Proposte analoghe sull'abbattimento dei costi arrivano da chi ha masticato politica per anni.  Gli incentivi fiscali sono infatti la soluzione a cui guarda Giuliano Amato, classe 1938, attuale presidente dell'International Advisory Board di Unicredit. Rimu
overe i disincentivi fiscali alla crescita significherebbe «aiutare l’assunzione di personale più qualificato, in un sistema come l’Italia dove la dimensione dell’impresa è normalmente sotto i dieci dipendenti». Inoltre per l’ex presidente del consiglio «aumentare la contribuzione per il lavoro precario produce una diminuzione del salario». «C’è qualcosa di sbagliato in questo», chiosa.

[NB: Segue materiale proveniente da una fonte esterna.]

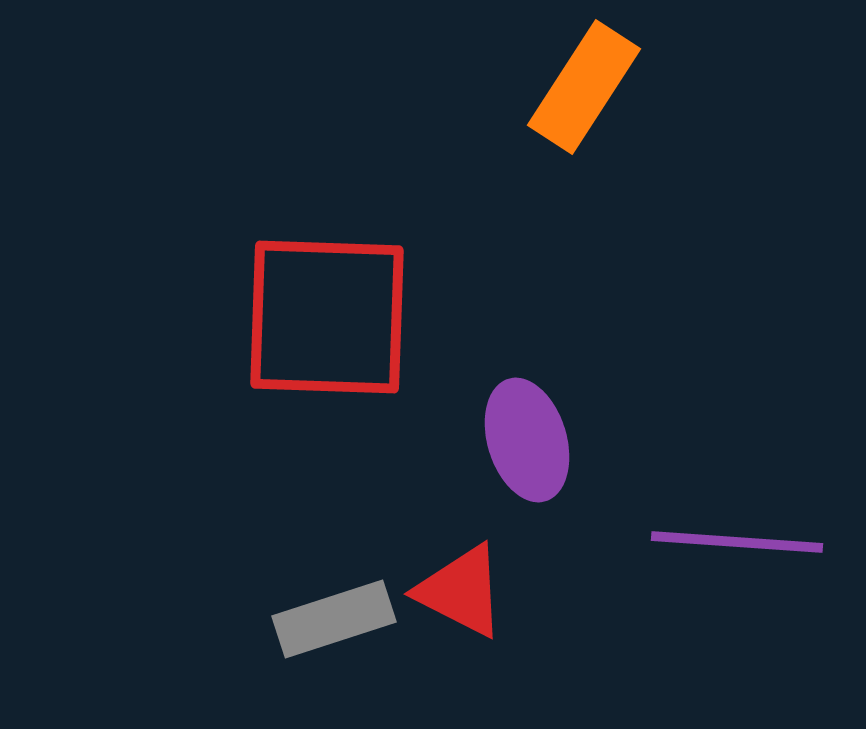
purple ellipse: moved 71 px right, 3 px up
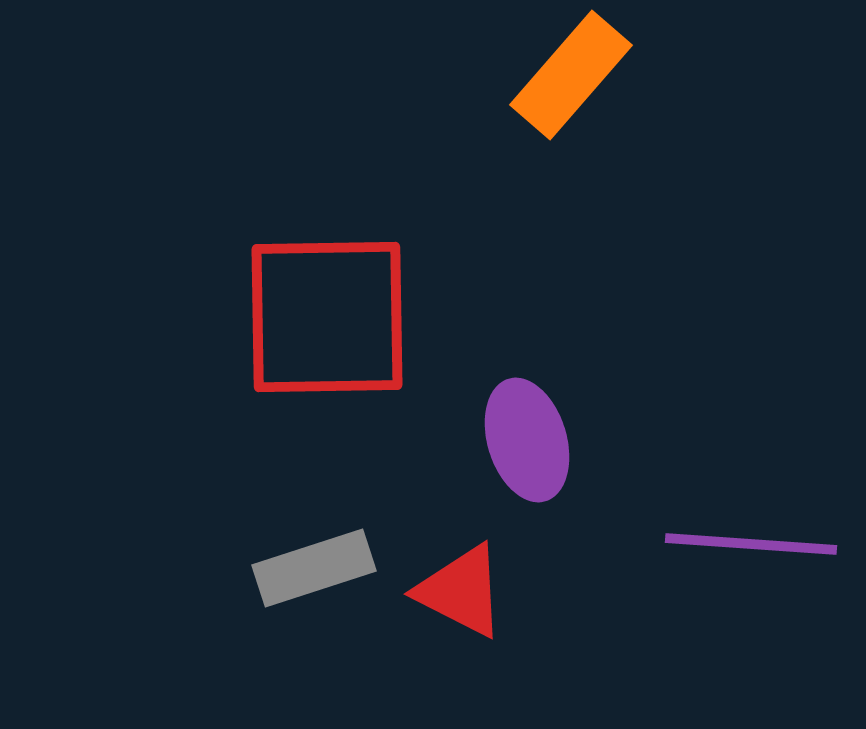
orange rectangle: moved 13 px left, 12 px up; rotated 8 degrees clockwise
red square: rotated 3 degrees counterclockwise
purple line: moved 14 px right, 2 px down
gray rectangle: moved 20 px left, 51 px up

Ancora, per Susanna Camusso, 56enne segretario generale della Cgil, uno dei problemi sta nella
«divaricazione tra realtà e politica», di cui «la manovra finanziaria in atto è un esempio». È lei, alla guida del sindacato che da mesi promuove la campagna "Non + stage truffa" ispirata alle sollecitazioni della Repubblica degli Stagisti e della Carta dei diritti dello stagista, a puntare il dito contro stage gratuiti «che non sono flessibilità», e ad auspicare una nuova politica industriale «che scommetta sul futuro» di un paese dove 40-50mila giovani sono in fuga all'estero ogni anno. «E questo è un giudizio sul paese».
La discussione prende una piega più polemica sui temi del difficile accesso al credito per le donne, e della flessibilità interna alle aziende. È la preside della facoltà di Economia dell’università di Udine e ordinaria di diritto del lavoro, la 51enne Marina Brollo, a lanciare la questione dalla platea dei discussant, chiedendo quali misure sarebbero possibili per rendere il lavoro femminile più semplice in fase
di start up attraverso la concessione di prestiti bancari, o all'interno di un'azienda con la flessiblità di orario. «Noi abbiamo ragazze che ci chiedono la flessiblità. Dobbiamo rifletterci» ribatte Ghizzoni, aggiungendo di voler «pensare a un’offerta ad hoc per le donne imprenditrici, spesso più di successo quindi con un ottimo ritorno economico». A chiudere, il monito del messicano Angel Gurria [a destra], 61 anni, segretario generale Ocse, per cui «la crisi non potrà essere superata finché le economie non inizieranno a creare un numero sufficiente di posti di lavoro». Nei paesi Ocse, dove un giovane su cinque è disoccupato e una parte ancora maggiore ha smesso di cercare un impiego, «sono 15 milioni i posti di lavoro necessari a riportare l’occupazione sui livelli del 2007».
Ora che il sistema occupazionale è stato analizzato a fondo, arriveranno finalmente i provvedimenti necessari a cambiarlo?